Activity: In the records below, how many lines contain the word "True"? Reply with the number alone.
Listed records section start
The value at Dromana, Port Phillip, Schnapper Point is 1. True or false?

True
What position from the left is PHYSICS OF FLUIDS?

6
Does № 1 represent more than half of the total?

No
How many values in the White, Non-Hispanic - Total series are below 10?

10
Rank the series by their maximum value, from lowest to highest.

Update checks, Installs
Listed records section end
Listed records section start
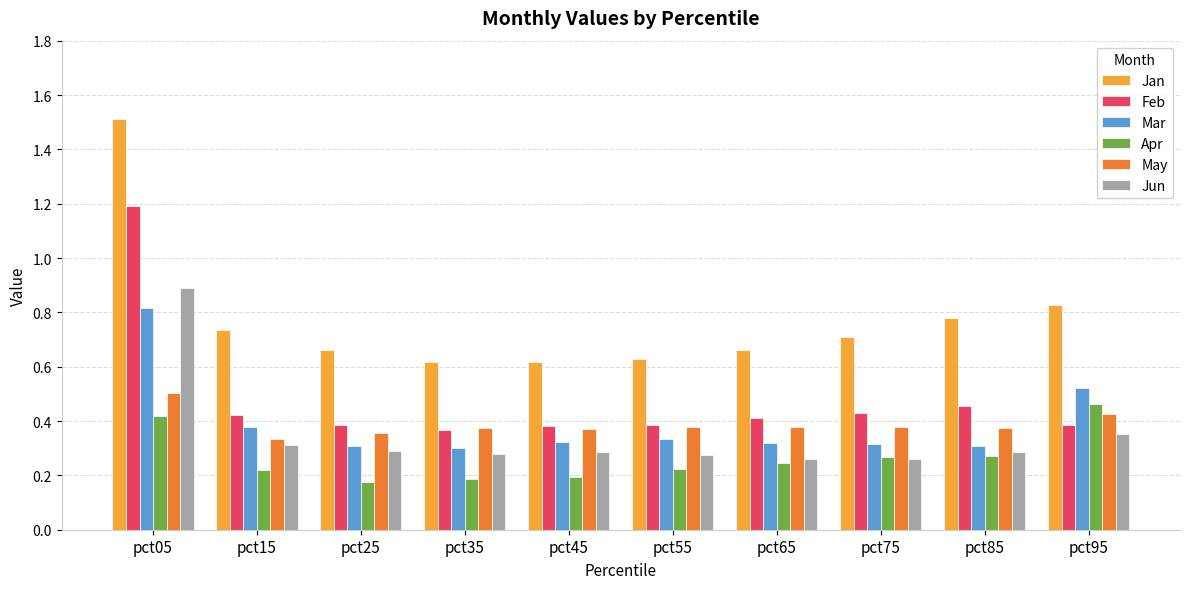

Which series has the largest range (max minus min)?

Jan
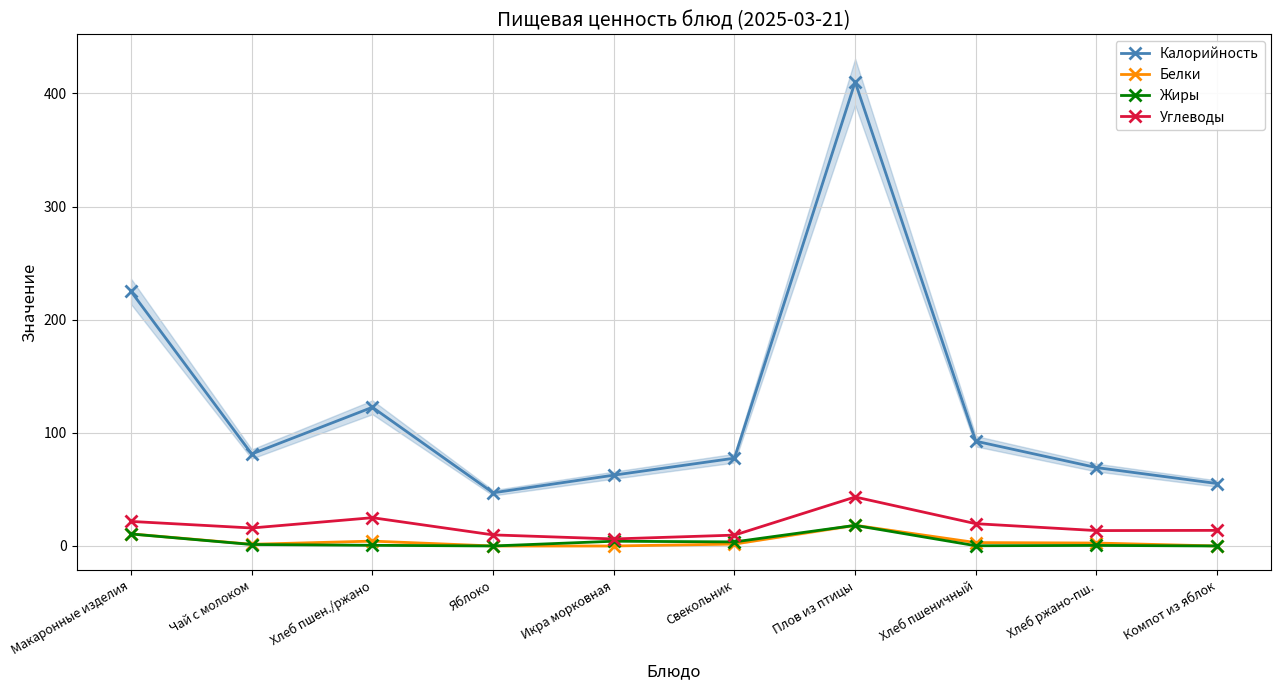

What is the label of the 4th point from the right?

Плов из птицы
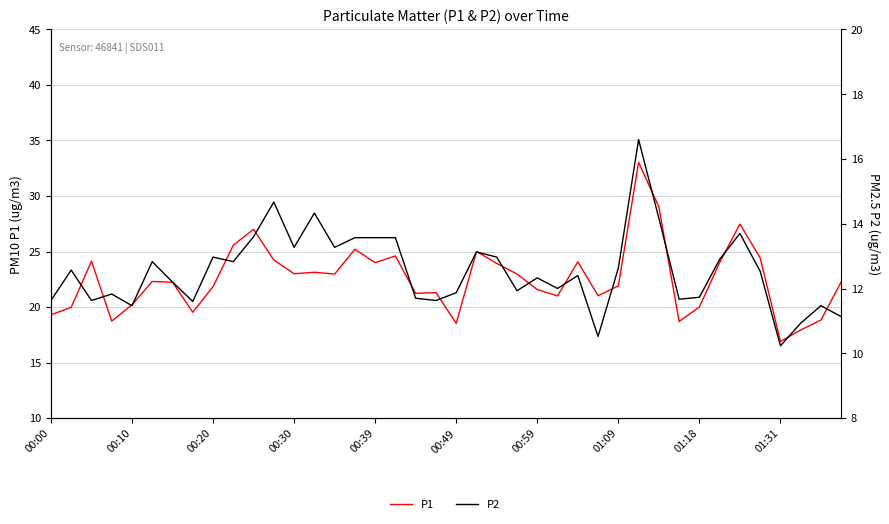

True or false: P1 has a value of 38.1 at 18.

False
Listed records section end
Solution for this problem: 3